(Collected data entries)
..........
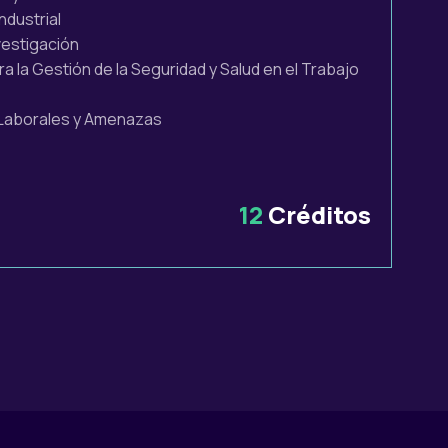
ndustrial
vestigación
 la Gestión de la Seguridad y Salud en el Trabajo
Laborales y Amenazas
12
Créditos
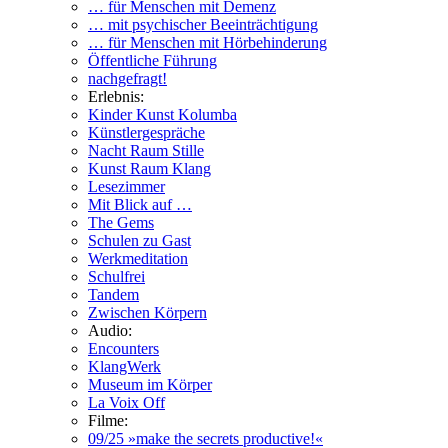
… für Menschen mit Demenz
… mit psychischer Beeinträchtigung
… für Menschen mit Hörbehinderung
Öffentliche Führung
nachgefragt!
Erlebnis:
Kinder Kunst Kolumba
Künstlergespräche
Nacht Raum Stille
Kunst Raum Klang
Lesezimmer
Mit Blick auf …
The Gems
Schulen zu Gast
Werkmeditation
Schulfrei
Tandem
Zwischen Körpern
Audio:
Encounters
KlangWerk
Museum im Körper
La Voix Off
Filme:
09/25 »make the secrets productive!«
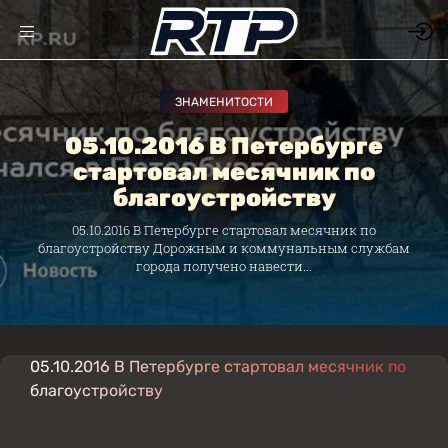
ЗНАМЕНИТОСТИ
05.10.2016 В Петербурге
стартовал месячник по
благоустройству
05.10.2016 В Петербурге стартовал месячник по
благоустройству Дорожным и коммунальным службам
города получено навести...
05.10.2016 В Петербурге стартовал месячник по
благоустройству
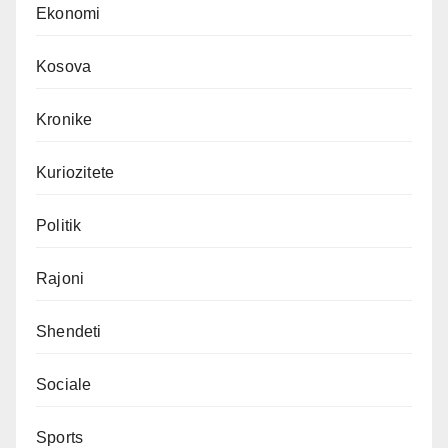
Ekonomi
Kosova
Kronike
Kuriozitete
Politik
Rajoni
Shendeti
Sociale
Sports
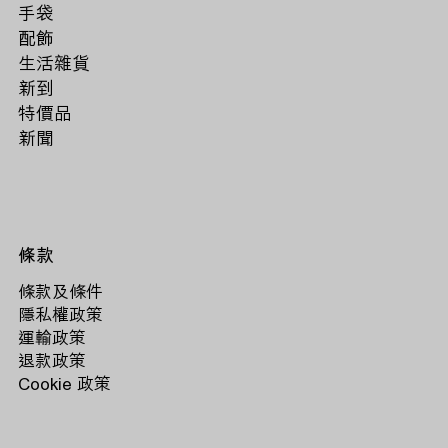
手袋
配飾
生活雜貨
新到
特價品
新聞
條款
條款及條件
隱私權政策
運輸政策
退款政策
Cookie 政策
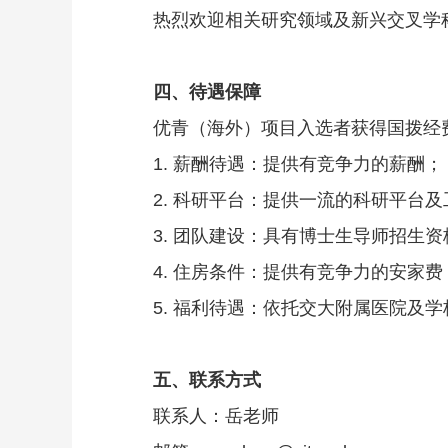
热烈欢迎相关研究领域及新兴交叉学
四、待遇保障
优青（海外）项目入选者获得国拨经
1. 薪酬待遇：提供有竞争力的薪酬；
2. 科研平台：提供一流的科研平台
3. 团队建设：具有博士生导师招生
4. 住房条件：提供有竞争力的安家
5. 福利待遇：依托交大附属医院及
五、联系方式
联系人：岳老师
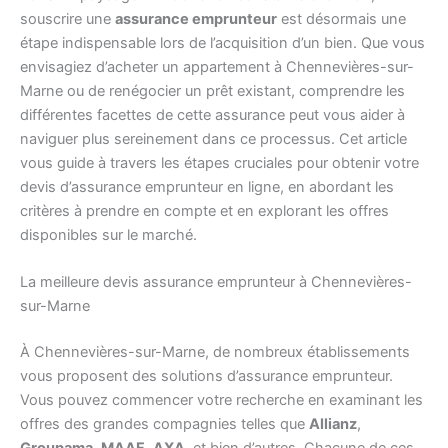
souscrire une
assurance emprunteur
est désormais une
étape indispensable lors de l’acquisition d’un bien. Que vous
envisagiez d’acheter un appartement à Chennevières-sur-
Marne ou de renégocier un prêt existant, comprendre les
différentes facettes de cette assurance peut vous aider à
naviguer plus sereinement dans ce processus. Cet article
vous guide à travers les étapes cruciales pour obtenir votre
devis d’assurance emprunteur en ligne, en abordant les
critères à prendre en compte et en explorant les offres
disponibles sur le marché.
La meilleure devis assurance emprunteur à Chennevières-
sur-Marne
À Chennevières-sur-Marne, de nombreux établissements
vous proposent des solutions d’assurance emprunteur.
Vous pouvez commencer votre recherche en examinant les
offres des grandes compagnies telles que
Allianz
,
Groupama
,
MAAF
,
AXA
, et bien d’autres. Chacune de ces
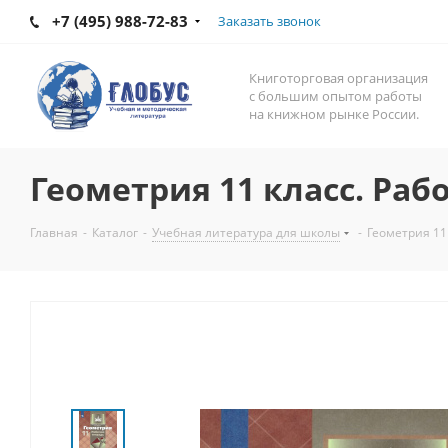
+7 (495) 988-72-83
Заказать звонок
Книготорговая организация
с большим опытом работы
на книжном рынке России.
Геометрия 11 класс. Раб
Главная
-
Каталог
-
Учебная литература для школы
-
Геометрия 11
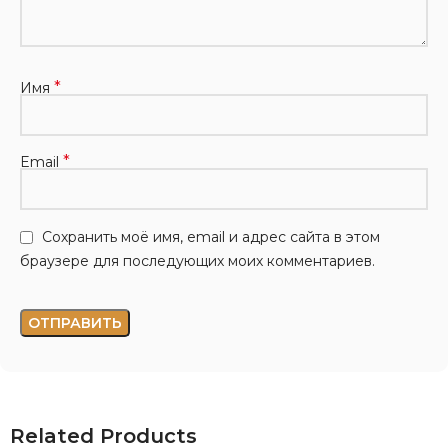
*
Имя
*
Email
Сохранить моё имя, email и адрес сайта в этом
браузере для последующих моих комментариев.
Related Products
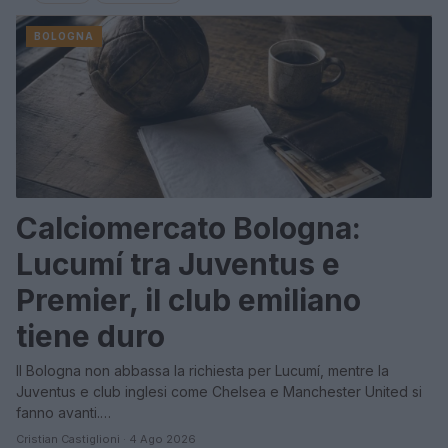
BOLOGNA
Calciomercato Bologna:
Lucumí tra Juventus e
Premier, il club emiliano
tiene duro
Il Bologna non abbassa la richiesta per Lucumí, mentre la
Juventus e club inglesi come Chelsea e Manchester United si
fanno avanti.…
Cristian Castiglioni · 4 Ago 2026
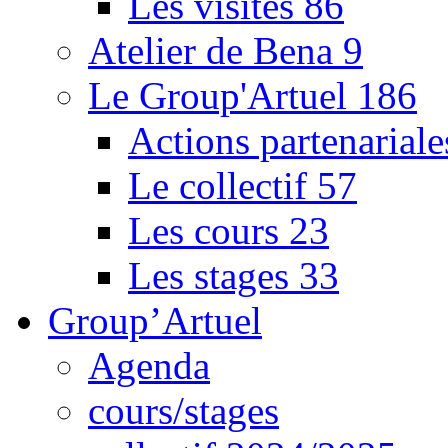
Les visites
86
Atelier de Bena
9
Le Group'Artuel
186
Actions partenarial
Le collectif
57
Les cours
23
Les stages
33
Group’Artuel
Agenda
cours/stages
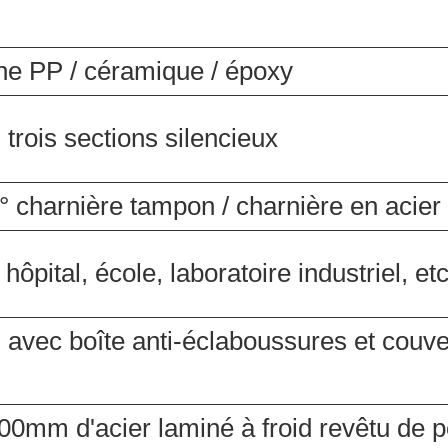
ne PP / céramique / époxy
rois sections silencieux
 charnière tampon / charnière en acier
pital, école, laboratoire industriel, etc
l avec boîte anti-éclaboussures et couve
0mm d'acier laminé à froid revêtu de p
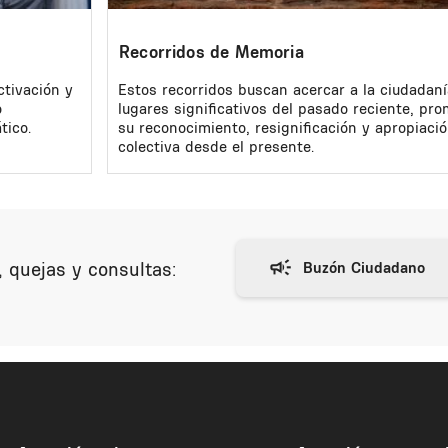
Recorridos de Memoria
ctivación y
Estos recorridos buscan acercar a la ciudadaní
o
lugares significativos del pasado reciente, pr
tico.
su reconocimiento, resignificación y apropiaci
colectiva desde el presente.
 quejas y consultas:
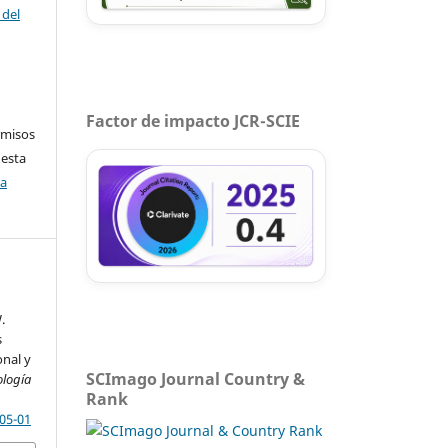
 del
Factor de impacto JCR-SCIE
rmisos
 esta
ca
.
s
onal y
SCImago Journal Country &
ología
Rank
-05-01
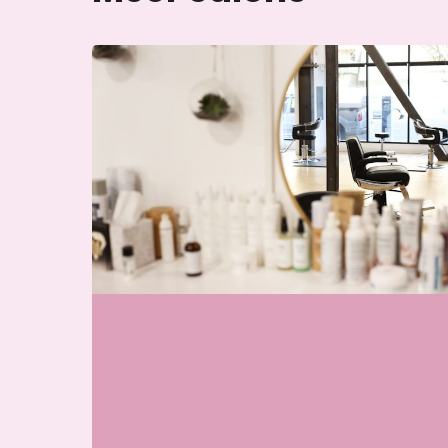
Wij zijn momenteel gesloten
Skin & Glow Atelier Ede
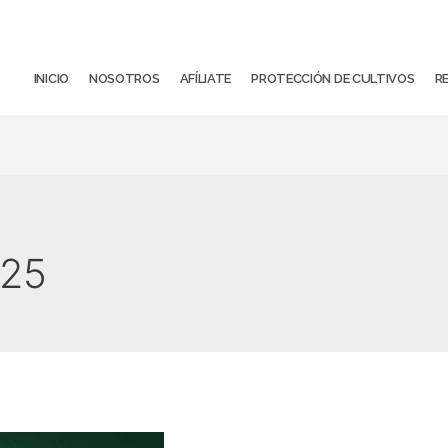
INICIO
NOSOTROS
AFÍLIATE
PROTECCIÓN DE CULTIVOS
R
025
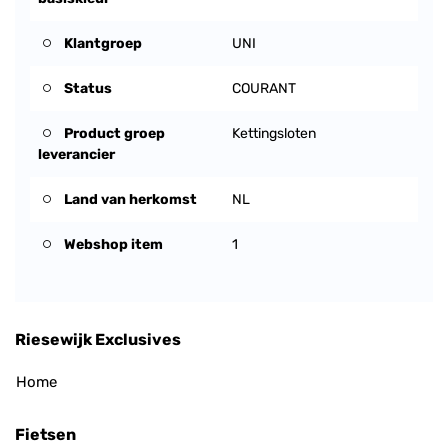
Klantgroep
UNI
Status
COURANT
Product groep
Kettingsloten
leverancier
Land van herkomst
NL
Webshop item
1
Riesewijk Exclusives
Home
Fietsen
..........
§ **PROBLEM STATEMENT**: What you output must match the data exactly, apart from the pictures, which are left out.

§ **RESULT FOR THIS TASK**:
ndustrial
vestigación
 la Gestión de la Seguridad y Salud en el Trabajo
Laborales y Amenazas
12
Créditos
… für Menschen mit Demenz
… mit psychischer Beeinträchtigung
… für Menschen mit Hörbehinderung
Öffentliche Führung
nachgefragt!
Erlebnis:
Kinder Kunst Kolumba
Künstlergespräche
Nacht Raum Stille
Kunst Raum Klang
Lesezimmer
Mit Blick auf …
The Gems
Schulen zu Gast
Werkmeditation
Schulfrei
Tandem
Zwischen Körpern
Audio:
Encounters
KlangWerk
Museum im Körper
La Voix Off
Filme:
09/25 »make the secrets productive!«
ЗНАМЕНИТОСТИ
05.10.2016 В Петербурге
стартовал месячник по
благоустройству
05.10.2016 В Петербурге стартовал месячник по
благоустройству Дорожным и коммунальным службам
города получено навести...
05.10.2016 В Петербурге стартовал месячник по
благоустройству
Ekonomi
Kosova
Kronike
Kuriozitete
Politik
Rajoni
Shendeti
Sociale
Sports
手袋
配飾
生活雜貨
新到
特價品
新聞
條款
條款及條件
隱私權政策
運輸政策
退款政策
Cookie 政策
热烈欢迎相关研究领域及新兴交叉学
四、待遇保障
优青（海外）项目入选者获得国拨经
1. 薪酬待遇：提供有竞争力的薪酬；
2. 科研平台：提供一流的科研平台
3. 团队建设：具有博士生导师招生
4. 住房条件：提供有竞争力的安家
5. 福利待遇：依托交大附属医院及
五、联系方式
联系人：岳老师
souscrire une
assurance emprunteur
est désormais une
étape indispensable lors de l’acquisition d’un bien. Que vous
envisagiez d’acheter un appartement à Chennevières-sur-
Marne ou de renégocier un prêt existant, comprendre les
différentes facettes de cette assurance peut vous aider à
naviguer plus sereinement dans ce processus. Cet article
vous guide à travers les étapes cruciales pour obtenir votre
devis d’assurance emprunteur en ligne, en abordant les
critères à prendre en compte et en explorant les offres
disponibles sur le marché.
La meilleure devis assurance emprunteur à Chennevières-
sur-Marne
À Chennevières-sur-Marne, de nombreux établissements
vous proposent des solutions d’assurance emprunteur.
Vous pouvez commencer votre recherche en examinant les
offres des grandes compagnies telles que
Allianz
,
Groupama
,
MAAF
,
AXA
, et bien d’autres. Chacune de ces
+7 (495) 988-72-83
Заказать звонок
Книготорговая организация
с большим опытом работы
на книжном рынке России.
Геометрия 11 класс. Раб
Главная
-
Каталог
-
Учебная литература для школы
-
Геометрия 11
*
Имя
*
Email
Сохранить моё имя, email и адрес сайта в этом
браузере для последующих моих комментариев.
Related Products
BOLOGNA
Calciomercato Bologna:
Lucumí tra Juventus e
Premier, il club emiliano
tiene duro
Il Bologna non abbassa la richiesta per Lucumí, mentre la
Juventus e club inglesi come Chelsea e Manchester United si
fanno avanti.…
Cristian Castiglioni · 4 Ago 2026
Les visites
86
Atelier de Bena
9
Le Group'Artuel
186
Actions partenarial
Le collectif
57
Les cours
23
Les stages
33
Group’Artuel
Agenda
cours/stages
ne PP / céramique / époxy
rois sections silencieux
 charnière tampon / charnière en acier
pital, école, laboratoire industriel, etc
l avec boîte anti-éclaboussures et couve
0mm d'acier laminé à froid revêtu de p
Recorridos de Memoria
ctivación y
Estos recorridos buscan acercar a la ciudadaní
o
lugares significativos del pasado reciente, pr
tico.
su reconocimiento, resignificación y apropiaci
colectiva desde el presente.
 quejas y consultas:
 del
Factor de impacto JCR-SCIE
rmisos
 esta
ca
.
s
onal y
SCImago Journal Country &
ología
Rank
-05-01
Wij zijn momenteel gesloten
Skin & Glow Atelier Ede
INICIO
NOSOTROS
AFÍLIATE
PROTECCIÓN DE CULTIVOS
R
025
Klantgroep
UNI
Status
COURANT
Product groep
Kettingsloten
leverancier
Land van herkomst
NL
Webshop item
1
Riesewijk Exclusives
Home
Fietsen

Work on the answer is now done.